> **Job item**
Would you please copy only the lines from the line that contains "[371,442,411,456] nach ->" to the end of the data below, exactly, leaving every picture out?

(Modification records)
<<<<
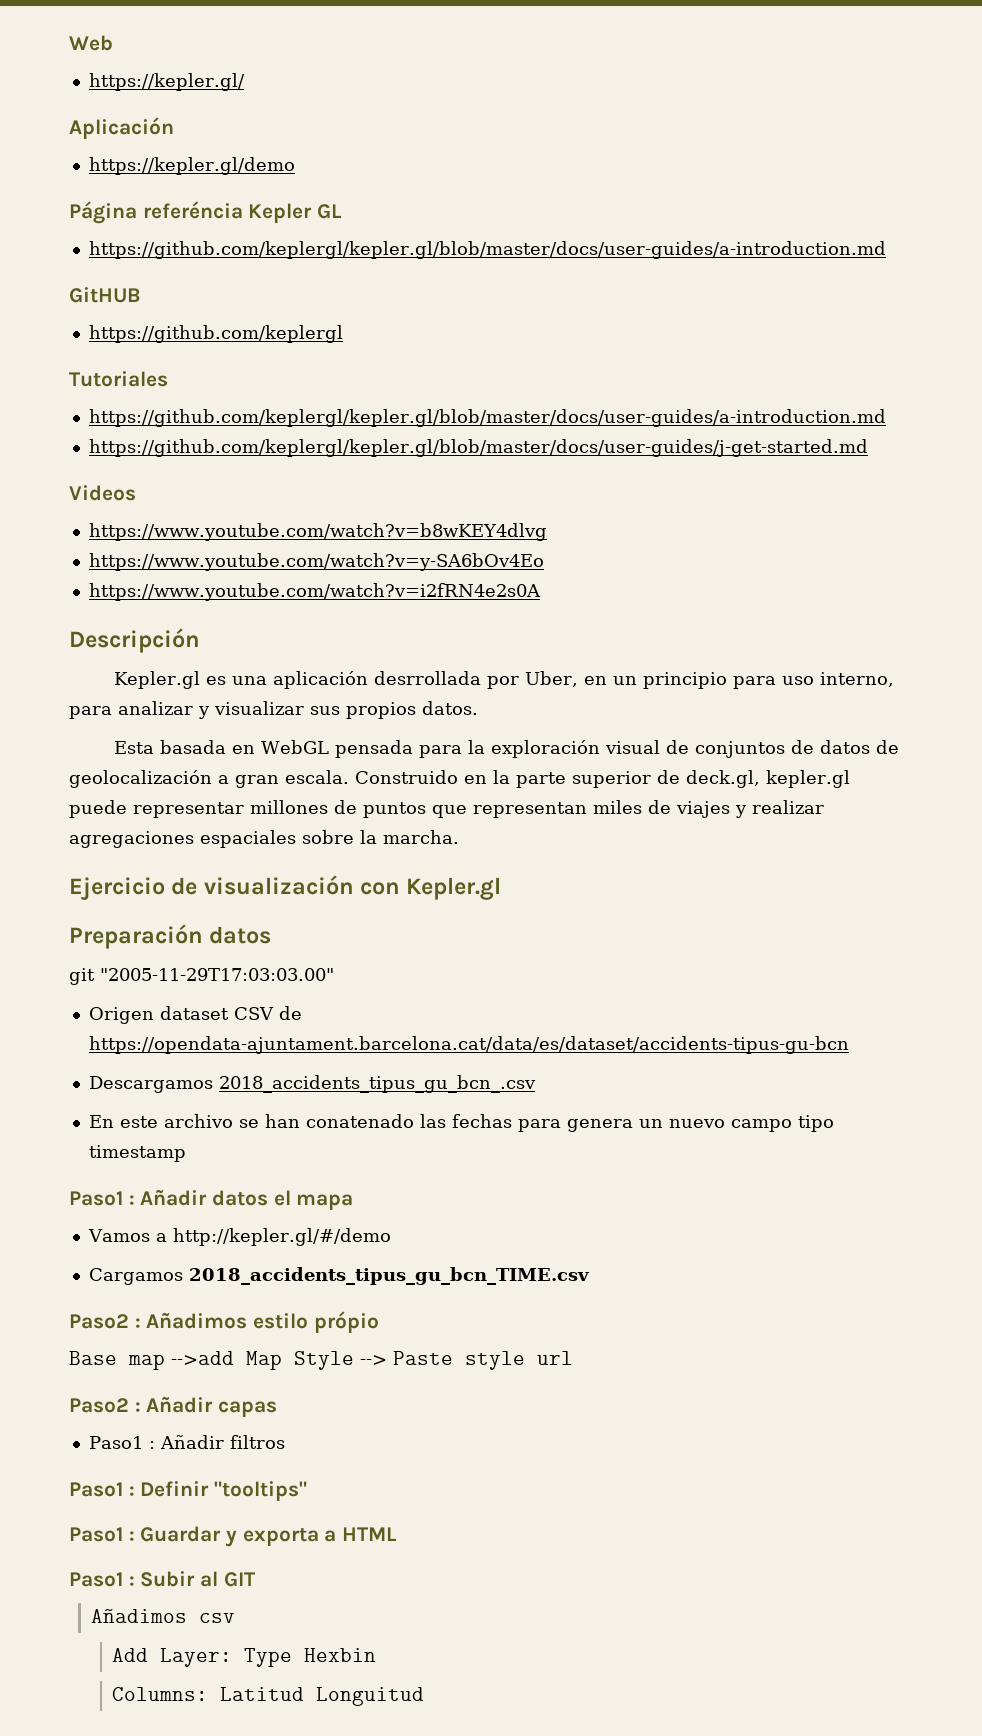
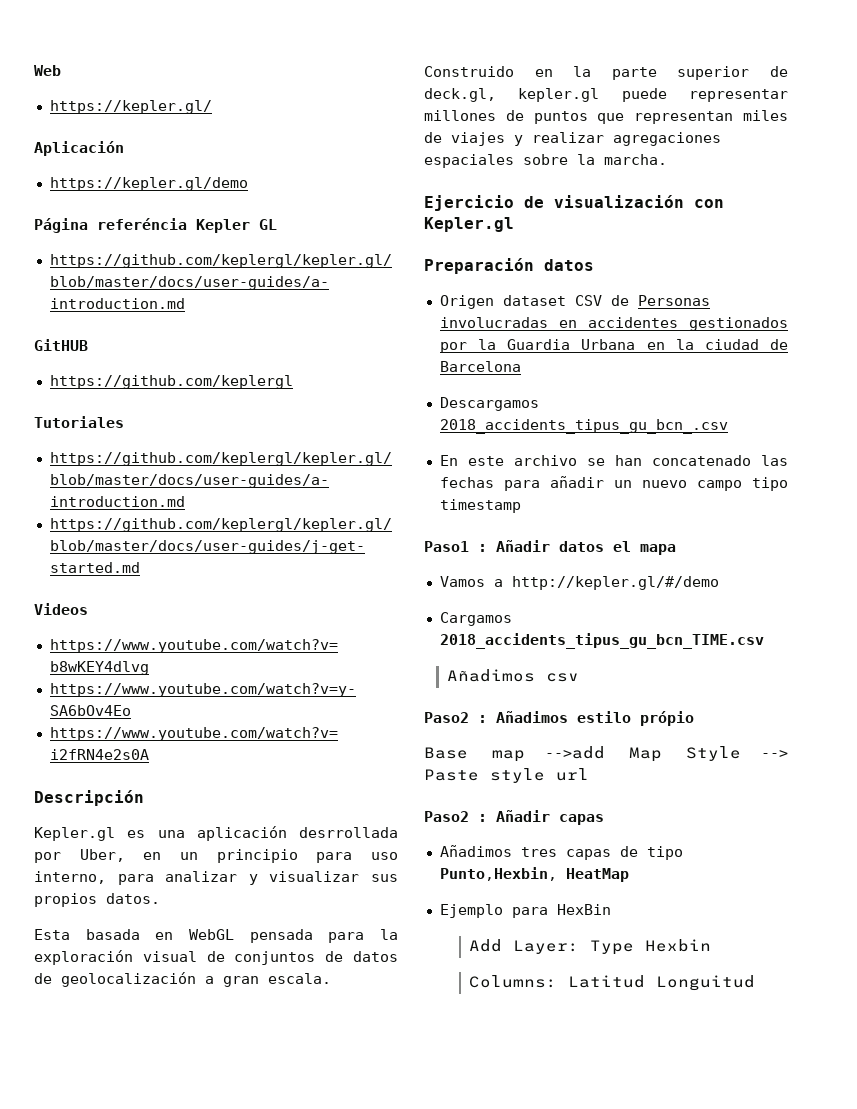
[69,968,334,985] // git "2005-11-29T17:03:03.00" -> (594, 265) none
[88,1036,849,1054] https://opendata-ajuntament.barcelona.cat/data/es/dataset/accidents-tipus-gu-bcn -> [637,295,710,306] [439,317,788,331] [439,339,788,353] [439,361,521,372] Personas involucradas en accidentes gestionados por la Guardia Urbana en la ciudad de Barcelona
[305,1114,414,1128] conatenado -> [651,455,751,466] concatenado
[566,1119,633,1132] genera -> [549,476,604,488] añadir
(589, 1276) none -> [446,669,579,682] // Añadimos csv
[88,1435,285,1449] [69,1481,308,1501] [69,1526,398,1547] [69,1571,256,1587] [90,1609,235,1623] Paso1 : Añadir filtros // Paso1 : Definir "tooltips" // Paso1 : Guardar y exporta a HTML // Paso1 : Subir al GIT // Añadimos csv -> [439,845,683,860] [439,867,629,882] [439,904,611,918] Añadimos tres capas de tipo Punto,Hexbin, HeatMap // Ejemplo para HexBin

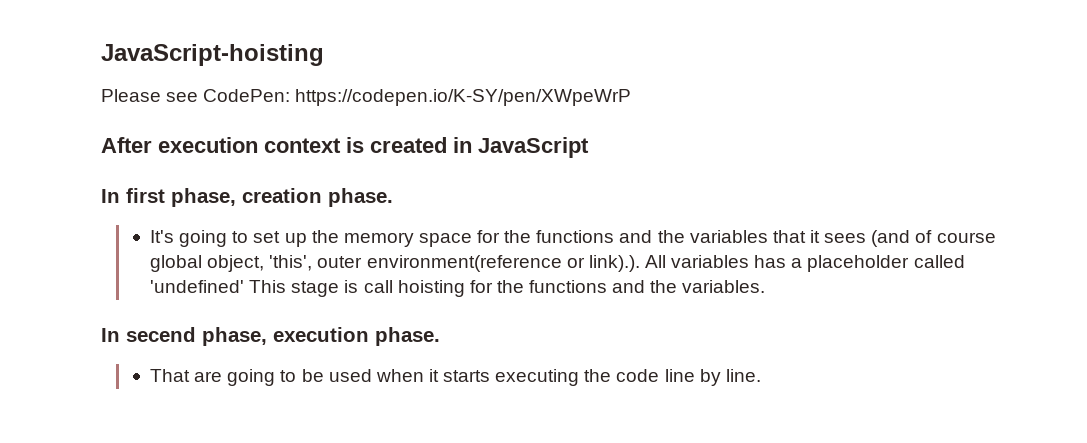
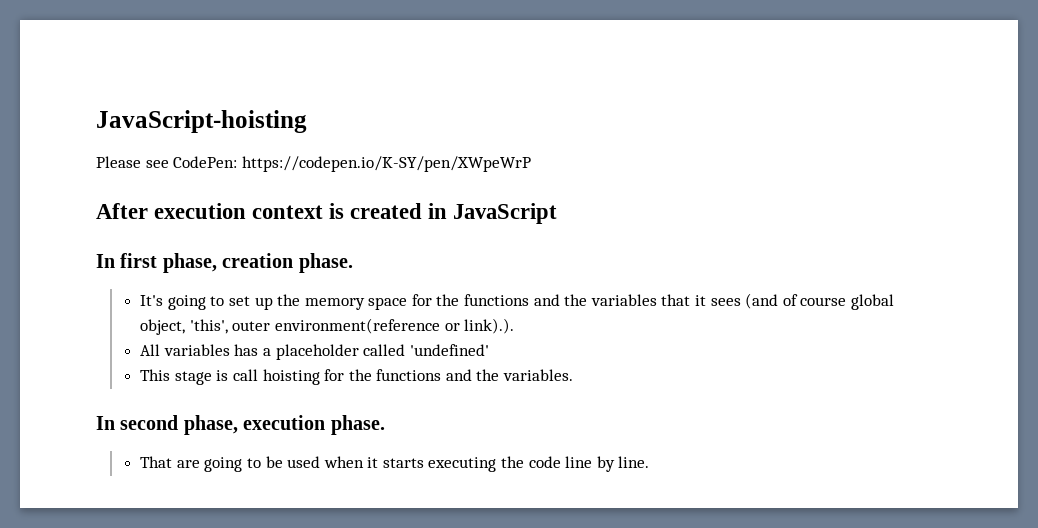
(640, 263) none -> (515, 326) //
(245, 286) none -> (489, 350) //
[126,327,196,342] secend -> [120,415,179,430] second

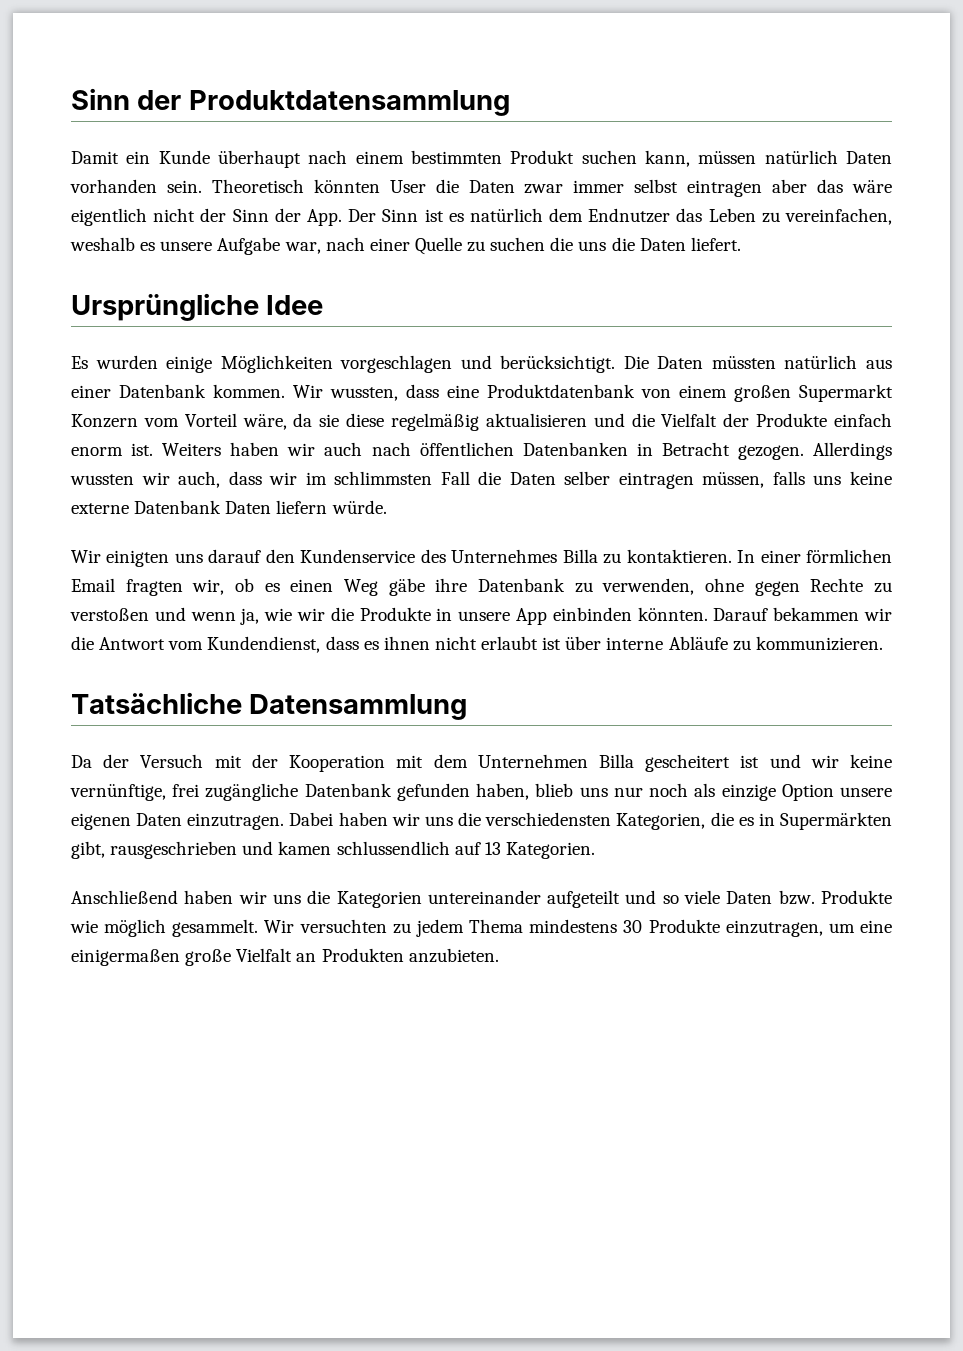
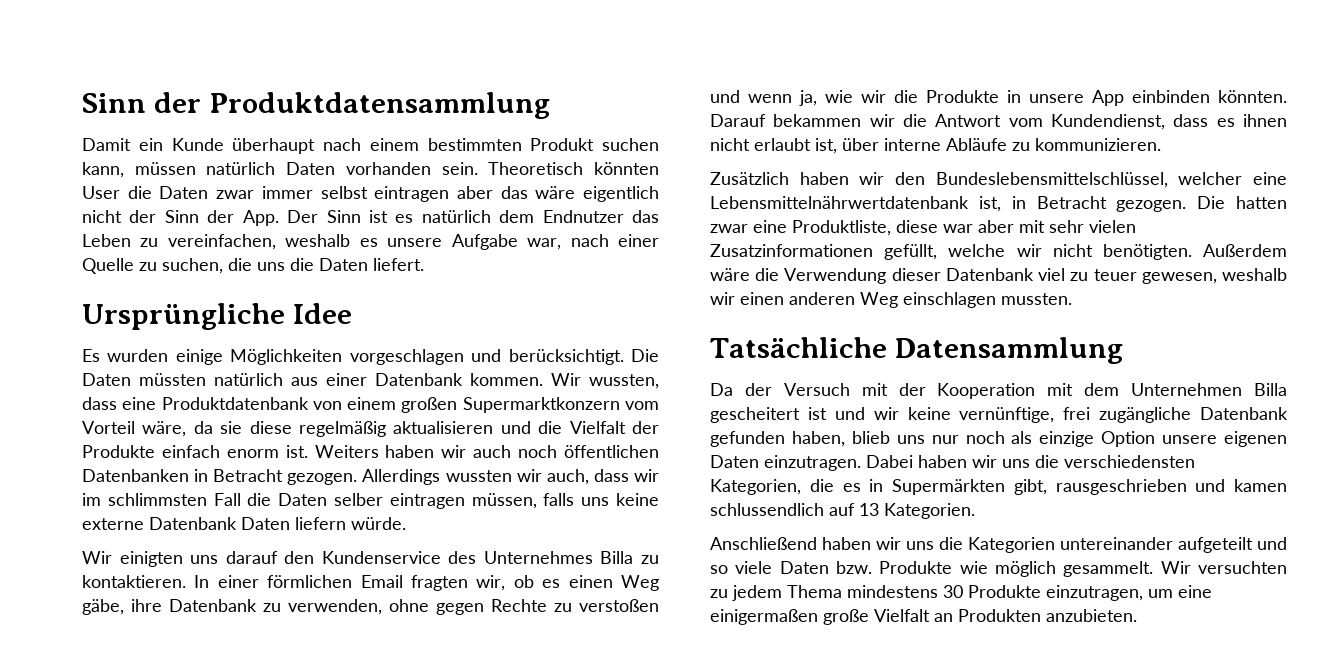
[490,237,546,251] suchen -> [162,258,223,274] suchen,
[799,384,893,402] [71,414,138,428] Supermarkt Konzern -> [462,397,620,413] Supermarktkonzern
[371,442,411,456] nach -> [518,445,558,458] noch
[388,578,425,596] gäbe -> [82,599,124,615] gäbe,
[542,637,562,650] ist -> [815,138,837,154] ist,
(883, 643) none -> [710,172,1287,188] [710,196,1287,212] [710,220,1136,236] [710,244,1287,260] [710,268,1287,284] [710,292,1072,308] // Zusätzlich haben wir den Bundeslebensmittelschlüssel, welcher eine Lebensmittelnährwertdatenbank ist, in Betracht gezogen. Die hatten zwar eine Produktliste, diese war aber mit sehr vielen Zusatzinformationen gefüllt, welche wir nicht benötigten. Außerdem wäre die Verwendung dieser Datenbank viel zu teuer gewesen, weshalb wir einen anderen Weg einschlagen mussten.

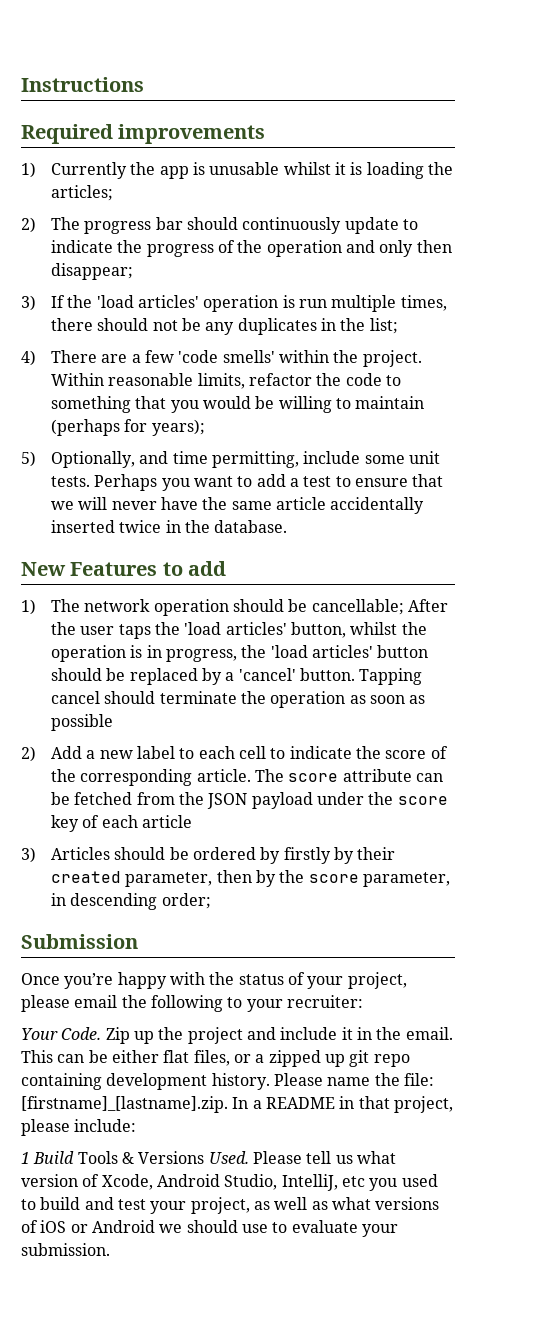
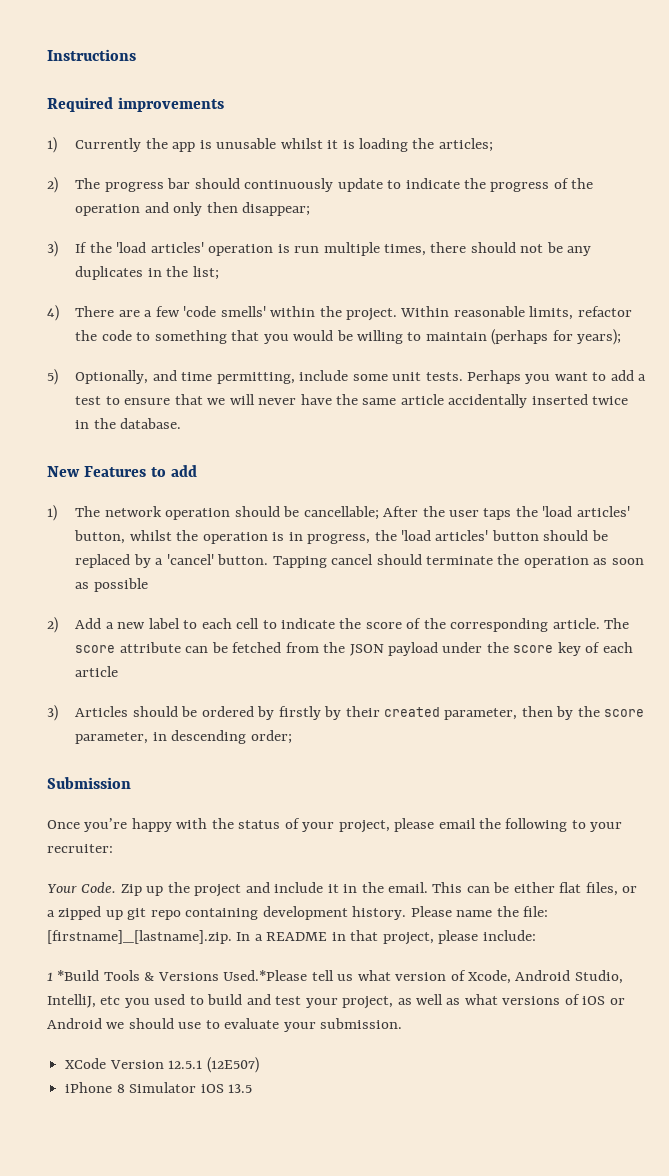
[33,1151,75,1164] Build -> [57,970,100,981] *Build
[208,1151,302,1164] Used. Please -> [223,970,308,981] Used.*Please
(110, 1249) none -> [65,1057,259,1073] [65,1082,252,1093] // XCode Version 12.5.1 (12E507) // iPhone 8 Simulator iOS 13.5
>>>>
> **Answer for this exercise**
[371,442,411,456] nach -> [518,445,558,458] noch
[388,578,425,596] gäbe -> [82,599,124,615] gäbe,
[542,637,562,650] ist -> [815,138,837,154] ist,
(883, 643) none -> [710,172,1287,188] [710,196,1287,212] [710,220,1136,236] [710,244,1287,260] [710,268,1287,284] [710,292,1072,308] // Zusätzlich haben wir den Bundeslebensmittelschlüssel, welcher eine Lebensmittelnährwertdatenbank ist, in Betracht gezogen. Die hatten zwar eine Produktliste, diese war aber mit sehr vielen Zusatzinformationen gefüllt, welche wir nicht benötigten. Außerdem wäre die Verwendung dieser Datenbank viel zu teuer gewesen, weshalb wir einen anderen Weg einschlagen mussten.

[33,1151,75,1164] Build -> [57,970,100,981] *Build
[208,1151,302,1164] Used. Please -> [223,970,308,981] Used.*Please
(110, 1249) none -> [65,1057,259,1073] [65,1082,252,1093] // XCode Version 12.5.1 (12E507) // iPhone 8 Simulator iOS 13.5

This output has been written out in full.